Ещё не зная, что задумал командир, Босенко поспешно ответил:
— Могу!
— Слушай внимательно. Единственная дорога для тебя — через болото. Взрослый там не пройдёт, это как пить дать. Возьмёшь две гранаты. Когда окажешься у фашистов в тылу — бросай. Пока они придут в себя, мы и прорвёмся. Всё теперь в твоих руках!
Юрченко отцепил от пояса две «лимонки», проверил запалы, протянул Лёне.
— Карабин оставь. Он тебе только мешать будет.
«Оставить оружие? Да какой же я партизан без оружия?» — промелькнуло в голове.
— Нет, карабин я возьму!
Юрченко посмотрел на него долгим взглядом и сказал:
— Будь по-твоему! Значит, помни: две гранаты, одну за другой!
Болото отсвечивало маслянистым блеском. Кое-где тянулись вверх кустики, и Лёня решил использовать их как прикрытие. Там, где остались его боевые друзья, гремели редкие выстрелы. И каждый раз немцы подымали яростную стрельбу из пулемётов. Потом снова всё утихало.

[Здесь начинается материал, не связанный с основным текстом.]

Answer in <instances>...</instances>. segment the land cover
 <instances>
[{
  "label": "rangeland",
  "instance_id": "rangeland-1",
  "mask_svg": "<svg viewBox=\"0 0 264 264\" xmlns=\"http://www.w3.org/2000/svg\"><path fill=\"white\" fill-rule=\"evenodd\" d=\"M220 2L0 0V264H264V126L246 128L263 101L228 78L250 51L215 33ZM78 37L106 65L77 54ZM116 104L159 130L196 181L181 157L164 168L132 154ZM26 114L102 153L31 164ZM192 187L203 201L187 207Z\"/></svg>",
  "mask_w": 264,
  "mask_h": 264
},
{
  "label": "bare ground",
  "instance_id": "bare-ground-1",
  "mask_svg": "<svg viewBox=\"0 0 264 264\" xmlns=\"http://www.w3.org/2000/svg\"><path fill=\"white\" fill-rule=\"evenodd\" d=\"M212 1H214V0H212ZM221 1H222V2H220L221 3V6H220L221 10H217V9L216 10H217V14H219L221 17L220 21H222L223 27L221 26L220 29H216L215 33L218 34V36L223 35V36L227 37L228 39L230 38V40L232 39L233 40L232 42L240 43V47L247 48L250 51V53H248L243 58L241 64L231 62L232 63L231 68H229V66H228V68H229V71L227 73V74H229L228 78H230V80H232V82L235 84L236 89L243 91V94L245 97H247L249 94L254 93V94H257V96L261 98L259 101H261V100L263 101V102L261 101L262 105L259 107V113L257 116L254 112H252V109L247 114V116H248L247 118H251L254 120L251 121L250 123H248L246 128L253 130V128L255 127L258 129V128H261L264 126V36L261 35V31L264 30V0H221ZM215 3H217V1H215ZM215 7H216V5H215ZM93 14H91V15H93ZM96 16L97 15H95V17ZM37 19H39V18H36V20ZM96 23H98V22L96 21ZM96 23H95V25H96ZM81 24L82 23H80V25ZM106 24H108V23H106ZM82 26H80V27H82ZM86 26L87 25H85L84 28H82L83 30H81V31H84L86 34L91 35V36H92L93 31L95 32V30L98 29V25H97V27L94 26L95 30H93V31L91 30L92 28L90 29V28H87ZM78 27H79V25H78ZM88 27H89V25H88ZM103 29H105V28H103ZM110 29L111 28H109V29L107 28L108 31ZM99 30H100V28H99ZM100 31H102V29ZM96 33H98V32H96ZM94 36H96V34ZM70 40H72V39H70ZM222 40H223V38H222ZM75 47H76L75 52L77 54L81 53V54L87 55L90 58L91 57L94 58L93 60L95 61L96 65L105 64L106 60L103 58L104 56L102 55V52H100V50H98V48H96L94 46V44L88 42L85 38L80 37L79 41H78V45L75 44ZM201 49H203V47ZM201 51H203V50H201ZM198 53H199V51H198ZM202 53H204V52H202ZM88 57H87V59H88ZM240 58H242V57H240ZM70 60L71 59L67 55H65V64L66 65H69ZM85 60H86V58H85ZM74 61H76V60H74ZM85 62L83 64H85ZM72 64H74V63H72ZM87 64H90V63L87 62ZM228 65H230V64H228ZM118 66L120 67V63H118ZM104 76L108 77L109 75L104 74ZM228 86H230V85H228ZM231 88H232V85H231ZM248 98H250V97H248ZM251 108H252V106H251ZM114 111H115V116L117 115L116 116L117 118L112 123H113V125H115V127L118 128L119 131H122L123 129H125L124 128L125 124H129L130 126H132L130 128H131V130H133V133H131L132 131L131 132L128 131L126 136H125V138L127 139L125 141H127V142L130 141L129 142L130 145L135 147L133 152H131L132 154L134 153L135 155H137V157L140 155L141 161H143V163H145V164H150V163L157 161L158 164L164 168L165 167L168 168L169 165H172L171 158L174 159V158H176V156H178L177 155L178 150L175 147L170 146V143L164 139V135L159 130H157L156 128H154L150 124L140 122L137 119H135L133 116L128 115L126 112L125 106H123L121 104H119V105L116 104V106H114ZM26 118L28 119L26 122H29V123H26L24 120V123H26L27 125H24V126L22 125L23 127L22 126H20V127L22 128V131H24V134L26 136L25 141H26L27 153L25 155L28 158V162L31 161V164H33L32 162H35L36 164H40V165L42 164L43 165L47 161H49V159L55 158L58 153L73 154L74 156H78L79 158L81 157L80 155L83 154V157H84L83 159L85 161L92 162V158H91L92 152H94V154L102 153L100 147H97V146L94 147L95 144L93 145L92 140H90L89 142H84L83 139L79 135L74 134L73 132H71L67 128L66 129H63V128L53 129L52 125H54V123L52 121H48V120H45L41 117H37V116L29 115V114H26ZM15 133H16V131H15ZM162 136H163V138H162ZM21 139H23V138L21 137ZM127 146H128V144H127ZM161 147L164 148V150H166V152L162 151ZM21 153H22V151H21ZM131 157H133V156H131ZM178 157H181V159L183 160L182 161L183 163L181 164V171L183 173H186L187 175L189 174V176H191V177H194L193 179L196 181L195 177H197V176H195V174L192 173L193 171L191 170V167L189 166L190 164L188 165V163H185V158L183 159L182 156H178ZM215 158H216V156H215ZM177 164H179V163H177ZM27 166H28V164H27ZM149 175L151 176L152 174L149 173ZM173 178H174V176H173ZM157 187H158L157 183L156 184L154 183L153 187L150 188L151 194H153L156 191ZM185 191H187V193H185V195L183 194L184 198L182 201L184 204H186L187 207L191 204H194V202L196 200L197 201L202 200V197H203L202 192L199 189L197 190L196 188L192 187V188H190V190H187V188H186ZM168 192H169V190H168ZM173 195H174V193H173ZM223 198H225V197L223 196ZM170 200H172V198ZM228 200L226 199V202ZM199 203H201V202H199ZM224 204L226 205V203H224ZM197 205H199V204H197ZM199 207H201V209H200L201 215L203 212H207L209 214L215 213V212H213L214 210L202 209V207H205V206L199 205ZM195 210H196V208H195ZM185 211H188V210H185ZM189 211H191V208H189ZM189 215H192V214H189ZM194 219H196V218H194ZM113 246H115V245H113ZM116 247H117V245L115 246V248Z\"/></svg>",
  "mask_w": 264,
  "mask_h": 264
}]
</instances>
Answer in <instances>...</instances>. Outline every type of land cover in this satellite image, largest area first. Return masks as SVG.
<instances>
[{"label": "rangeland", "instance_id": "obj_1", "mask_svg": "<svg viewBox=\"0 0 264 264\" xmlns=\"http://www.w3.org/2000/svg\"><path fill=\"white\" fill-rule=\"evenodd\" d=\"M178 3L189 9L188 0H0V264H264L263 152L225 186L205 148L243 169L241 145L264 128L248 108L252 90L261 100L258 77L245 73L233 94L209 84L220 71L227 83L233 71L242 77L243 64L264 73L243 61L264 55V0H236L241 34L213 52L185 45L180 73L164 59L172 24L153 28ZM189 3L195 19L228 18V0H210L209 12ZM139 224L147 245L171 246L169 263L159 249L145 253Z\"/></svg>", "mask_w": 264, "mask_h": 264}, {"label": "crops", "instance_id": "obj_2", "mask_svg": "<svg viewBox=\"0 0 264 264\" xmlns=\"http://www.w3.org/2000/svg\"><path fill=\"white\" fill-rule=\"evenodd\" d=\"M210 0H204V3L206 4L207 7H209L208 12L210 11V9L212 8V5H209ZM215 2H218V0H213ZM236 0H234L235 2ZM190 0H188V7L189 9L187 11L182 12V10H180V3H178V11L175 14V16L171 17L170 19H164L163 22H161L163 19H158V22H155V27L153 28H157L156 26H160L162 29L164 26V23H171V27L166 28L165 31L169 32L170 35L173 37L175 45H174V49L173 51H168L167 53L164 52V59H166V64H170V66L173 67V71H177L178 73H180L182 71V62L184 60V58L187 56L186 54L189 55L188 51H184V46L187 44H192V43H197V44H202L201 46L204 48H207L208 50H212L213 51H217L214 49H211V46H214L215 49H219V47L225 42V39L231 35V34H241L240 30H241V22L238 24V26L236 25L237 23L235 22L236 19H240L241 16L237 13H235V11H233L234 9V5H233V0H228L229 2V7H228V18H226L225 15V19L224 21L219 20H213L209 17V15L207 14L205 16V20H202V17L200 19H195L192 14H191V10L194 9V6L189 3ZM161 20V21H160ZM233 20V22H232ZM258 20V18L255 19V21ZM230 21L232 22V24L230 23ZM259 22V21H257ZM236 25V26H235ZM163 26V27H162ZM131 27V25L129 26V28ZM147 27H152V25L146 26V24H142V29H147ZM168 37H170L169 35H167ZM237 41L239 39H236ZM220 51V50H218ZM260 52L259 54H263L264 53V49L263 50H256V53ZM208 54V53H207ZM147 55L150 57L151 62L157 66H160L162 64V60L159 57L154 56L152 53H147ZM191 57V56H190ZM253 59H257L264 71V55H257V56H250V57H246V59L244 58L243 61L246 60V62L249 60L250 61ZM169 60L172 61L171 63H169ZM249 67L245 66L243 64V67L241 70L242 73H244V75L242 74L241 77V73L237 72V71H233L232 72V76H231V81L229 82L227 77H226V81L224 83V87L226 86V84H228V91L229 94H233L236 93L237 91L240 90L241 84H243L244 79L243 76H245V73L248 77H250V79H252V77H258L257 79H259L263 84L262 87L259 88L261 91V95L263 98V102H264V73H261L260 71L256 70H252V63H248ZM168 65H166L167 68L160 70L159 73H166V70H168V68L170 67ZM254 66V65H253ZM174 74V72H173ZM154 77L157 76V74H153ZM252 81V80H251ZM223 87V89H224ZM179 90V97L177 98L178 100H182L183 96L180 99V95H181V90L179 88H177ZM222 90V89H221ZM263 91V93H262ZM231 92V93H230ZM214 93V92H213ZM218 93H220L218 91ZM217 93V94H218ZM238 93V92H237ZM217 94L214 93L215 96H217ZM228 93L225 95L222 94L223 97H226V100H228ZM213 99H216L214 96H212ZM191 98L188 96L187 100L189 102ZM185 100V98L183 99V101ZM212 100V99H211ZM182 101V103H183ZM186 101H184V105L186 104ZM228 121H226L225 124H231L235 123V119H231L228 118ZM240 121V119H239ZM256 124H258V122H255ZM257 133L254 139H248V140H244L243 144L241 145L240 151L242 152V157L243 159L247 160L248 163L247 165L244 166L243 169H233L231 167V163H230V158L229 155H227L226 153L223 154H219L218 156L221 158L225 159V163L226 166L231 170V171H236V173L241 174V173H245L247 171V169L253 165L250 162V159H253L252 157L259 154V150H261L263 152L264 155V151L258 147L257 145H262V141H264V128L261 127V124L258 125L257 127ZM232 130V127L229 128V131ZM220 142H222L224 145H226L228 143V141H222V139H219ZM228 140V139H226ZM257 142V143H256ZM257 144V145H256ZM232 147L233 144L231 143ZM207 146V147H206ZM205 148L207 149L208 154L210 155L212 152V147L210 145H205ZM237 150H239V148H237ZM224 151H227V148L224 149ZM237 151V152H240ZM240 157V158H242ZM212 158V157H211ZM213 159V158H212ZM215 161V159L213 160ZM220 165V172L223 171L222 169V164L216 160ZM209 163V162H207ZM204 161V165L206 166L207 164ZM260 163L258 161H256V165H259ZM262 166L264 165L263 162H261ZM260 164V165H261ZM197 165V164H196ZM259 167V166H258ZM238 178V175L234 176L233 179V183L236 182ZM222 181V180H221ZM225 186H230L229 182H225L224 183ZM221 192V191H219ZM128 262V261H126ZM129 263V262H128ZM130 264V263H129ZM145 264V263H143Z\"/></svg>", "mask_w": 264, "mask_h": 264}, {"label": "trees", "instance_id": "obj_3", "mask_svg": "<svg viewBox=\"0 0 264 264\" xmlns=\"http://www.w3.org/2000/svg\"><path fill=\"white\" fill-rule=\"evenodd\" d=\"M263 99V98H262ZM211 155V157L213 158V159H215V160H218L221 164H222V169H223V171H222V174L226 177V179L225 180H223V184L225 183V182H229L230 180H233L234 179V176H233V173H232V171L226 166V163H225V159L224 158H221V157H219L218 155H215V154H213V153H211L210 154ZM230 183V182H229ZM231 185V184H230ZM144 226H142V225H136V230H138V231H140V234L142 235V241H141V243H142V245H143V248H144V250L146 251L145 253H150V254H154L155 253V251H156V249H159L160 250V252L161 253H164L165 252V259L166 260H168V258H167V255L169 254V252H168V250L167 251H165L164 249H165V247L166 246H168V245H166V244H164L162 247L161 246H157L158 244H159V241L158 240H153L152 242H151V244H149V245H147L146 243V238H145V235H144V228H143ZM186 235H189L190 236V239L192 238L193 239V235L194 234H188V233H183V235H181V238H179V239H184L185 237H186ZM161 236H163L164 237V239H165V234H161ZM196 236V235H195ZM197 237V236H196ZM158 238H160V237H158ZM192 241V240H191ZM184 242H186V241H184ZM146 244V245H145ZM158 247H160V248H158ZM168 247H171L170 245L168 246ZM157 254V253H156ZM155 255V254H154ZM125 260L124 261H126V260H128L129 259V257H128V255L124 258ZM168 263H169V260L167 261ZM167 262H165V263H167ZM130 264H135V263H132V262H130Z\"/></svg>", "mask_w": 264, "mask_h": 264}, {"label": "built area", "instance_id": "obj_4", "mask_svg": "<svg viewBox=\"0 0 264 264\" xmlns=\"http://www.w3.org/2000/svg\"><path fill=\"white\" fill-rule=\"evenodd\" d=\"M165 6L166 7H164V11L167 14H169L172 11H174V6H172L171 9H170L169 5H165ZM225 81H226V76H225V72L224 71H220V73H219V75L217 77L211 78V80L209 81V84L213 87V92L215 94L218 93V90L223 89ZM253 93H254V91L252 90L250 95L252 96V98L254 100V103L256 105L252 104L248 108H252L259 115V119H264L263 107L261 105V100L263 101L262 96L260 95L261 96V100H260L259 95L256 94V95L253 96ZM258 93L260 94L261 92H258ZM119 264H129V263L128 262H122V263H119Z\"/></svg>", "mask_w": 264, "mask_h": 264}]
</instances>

Лёня ступил в тину и сразу провалился по пояс. Сапоги стали тяжёлыми, как свинцовые. Как не жалко было, но Лёня решительно сбросил сапоги. «Не пропаду, лето на дворе, — успокоил сам себя. — Тапочки в отряде сошьют, ещё лучше будет ходить».
Он выломал длинную палку прощупывать дно. Шаг за шагом преодолевал болотную топь. Вода сверху была почти горячая, а чуть глубже ноги ломило от ледяного холода, сохранившегося с зимы. Каждый метр давался с трудом, и наступил момент, когда Лёня окончательно замёрз и обессилел. Карабин пригибал к гнилой воде. А конца болоту не было видно. «Не дойти мне», — подумал Лёня. Он честно пробирался через болото, и не его вина, если не хватило сил:
Лёня в изнеможении присел на кочку. Было тихо, звенели комары над головой. Какая-то пичуга вспорхнула на веточку и, раскачиваясь вверх-вниз, казалось, дразнила Лёню. У него не было сил, чтобы протянуть к ней руку».
Лёня вдруг представил, как лежат за деревьями пять его товарищей, как до боли в ушах вслушивается в тишину Юрченко и взглядом подбадривает остальных. Мол, всё будет хорошо, Лёня уже подползает к фашистам, и вот-вот рванут гранаты.